__Tasks to complete__
**A.** Say whether each statement agrees with the case study on student scores, answering yes or no and quoting the deciding words: (i) The score data is kept in a single file. (ii) Data wrangling must be done before the data goes to the company. (iii) The analyst is already a machine learning expert.
**B.** Please write the next part of the case study on student scores, picking up after its final sentence.

__Text shown__
--

### Module 4: Introduction to NumPy, Pandas, and Matplotlib

#### Case Study–2

#### Business challenge/requirement
You are a data analyst with the University of Cal USA (Not a machine learning expert
yet as you still have not completed the ML with Python Course :-)). The University
has data on Math, Physics, and Data Structure scores of sophomore students. This
data is stored in different files. The University has hired a data science company to do
an analysis of scores and find if there is any correlation between scores with age,
ethnicity, etc. Before the data is given to the company you have to do data wrangling.

Key issues
Ensure student’s identity is not revealed to the agency and only relevant data is
shared.

--

__Dataset excerpt__

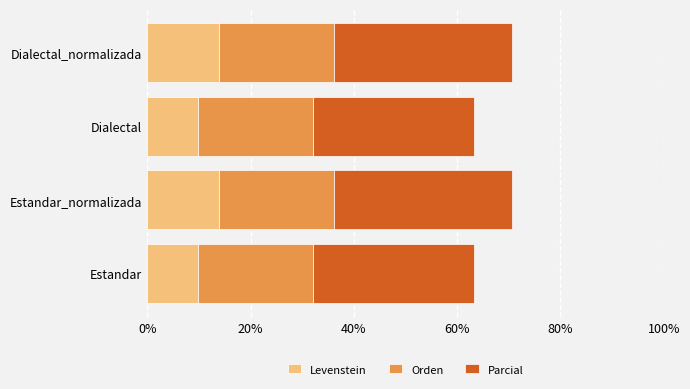

What is the sum of the Levenstein values at Dialectal_normalizada and Dialectal?

23.8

--

__Responses to the tasks__
**A.**
(i) No: "This data is stored in different files."
(ii) Yes: "Before the data is given to the company you have to do data wrangling."
(iii) No: "Not a machine learning expert yet"

**B.**
Data volume
- In thousands, but only around 1800 records are shared in files MathScoreTerm1.csv
DSScoreTerm1.csv, PhysicsScoreTerm1.csv

Business benefits
University can get more students enrollment by improving their international
ranking through personalized courses/curricula for students.

Approach to Solve
You have to use the fundamentals of Numpy and Pandas covered in module 4.
1. Read the three CSV files which contain the score of the same students in term1 of each Subject
2. Remove the name and ethnicity column (to ensure confidentiality)
3. Fill missing score data with zero.
4. Merge the three files
5. Change Sex(M/F) Column to 1/2 for further analysis
6. Store the data in a new file – ScoreFinal.csv

Enhancements for code
You can try these enhancements in code
1. Convert ethnicity to a numerical value
2. Fill the missing score for a student to the average of the class


In [2]:
# Step 1: Read the three CSV files which contain the score of the same students in term1 of each Subject

import pandas as pd

math_df = pd.read_csv("MathScoreTerm1.csv")
ds_df = pd.read_csv("DSScoreTerm1.csv")
physics_df = pd.read_csv("PhysicsScoreTerm1.csv")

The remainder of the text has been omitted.